The United Nations Convention against Torture defines torture as: "Any act by which severe pain or suffering, whether physical or mental, is intentionally inflicted on a person for such purposes as obtaining from him or a third person information or a confession, punishing him for an act he or a third party has committed or is suspected of having committed, or intimidating or coercing him or a third person, or for any reason based on discrimination of any kind, when such pain or suffering is inflicted by or at the instigation of or with the consent or acquiescence of a public official or other person acting on official capacity."
What happened to Tsarnaev during his interrogation is unclear. What is clear is that he was not afforded his Miranda rights because of a worrying trend by the Barack Obama administration to take a more expansive interpretation of the public safety exception clause to the Miranda rights.
In 1984, the United States Supreme Court established the exception clause in the case of State of New York vs Quarles.
In that case, an alleged rapist was wearing an empty gun holster and his intended victim had told police that he was in possession of a gun.
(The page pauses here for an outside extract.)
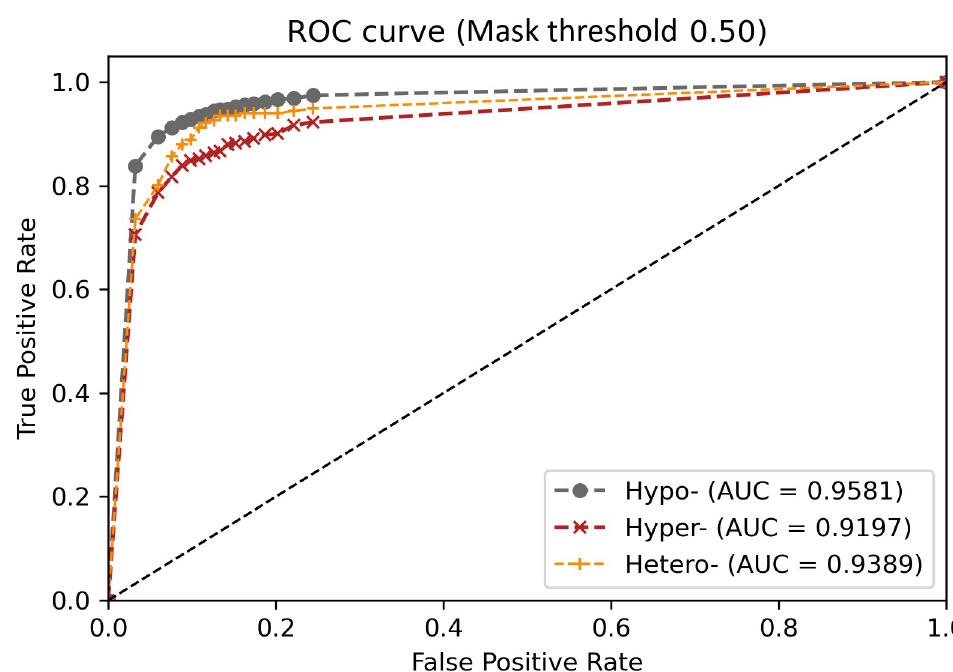
Fig 8. Receiver operating characteristic curve of lesion detection inference for different densities.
Before reading him his Miranda rights, the arresting questioned the suspect about the whereabouts of the gun. The court allowed the suspect's answer to stand in evidence, as its location had posed an immediate threat to public safety.
Broad approach
This ruling suggests that police and federal officers in Boston would be allowed to ask Tsarnaev whether there were any other bombs planted in Boston or anywhere else as these would prove an immediate threat to public safety, but not much else.
But the Obama administration's broader interpretation of the exception clause is reflected in a 2010 justice department memorandum to the Federal Bureau of Investigation, noting that "there may be exceptional cases in which, although all relevant public safety questions have been asked, agents nonetheless conclude that continued unwarned interrogation is necessary to collect valuable and timely intelligence not related to any immediate threat and that the government's interest in obtaining this intelligence outweighs the disadvantages of proceeding with unwarned interrogation".
This broad approach has been used on other terror suspects, including Faisal Shahzad, who tried to bomb New York's Times Square in 2010.
The American Civil Liberties Union M&G in its 2010 review Establishing a New Normal, which examined national security, civil liberties and human rights under the Obama administration M&G noted that there was a significant scaling back of civil liberties under Obama, especially when it came to "terror suspects".
Jaimie Williamson, the legal advisor to the International Red Cross and an expert on terrorism and the law, also underlined this trend, but noted that it did not apply only to the US government.
Williamson, who was speaking at a discussion titled "Terrorism and Civil Liberties: An Impossible Balance?" at the Commonwealth Law Conference in Cape Town last week, suggested that this differentiation of rights for criminals and those suspected of terrorism activity had led to "lacunas" in both domestic and international arrest, interrogation and prosecution procedures of terror suspects and a reversal of minimum standards of rights, such as the right to be presumed innocent until proven guilty, or not to be tortured.
It is a worrying international trend, say activists, which is being replicated on ordinary citizens in nascent democracies such as South Africa's.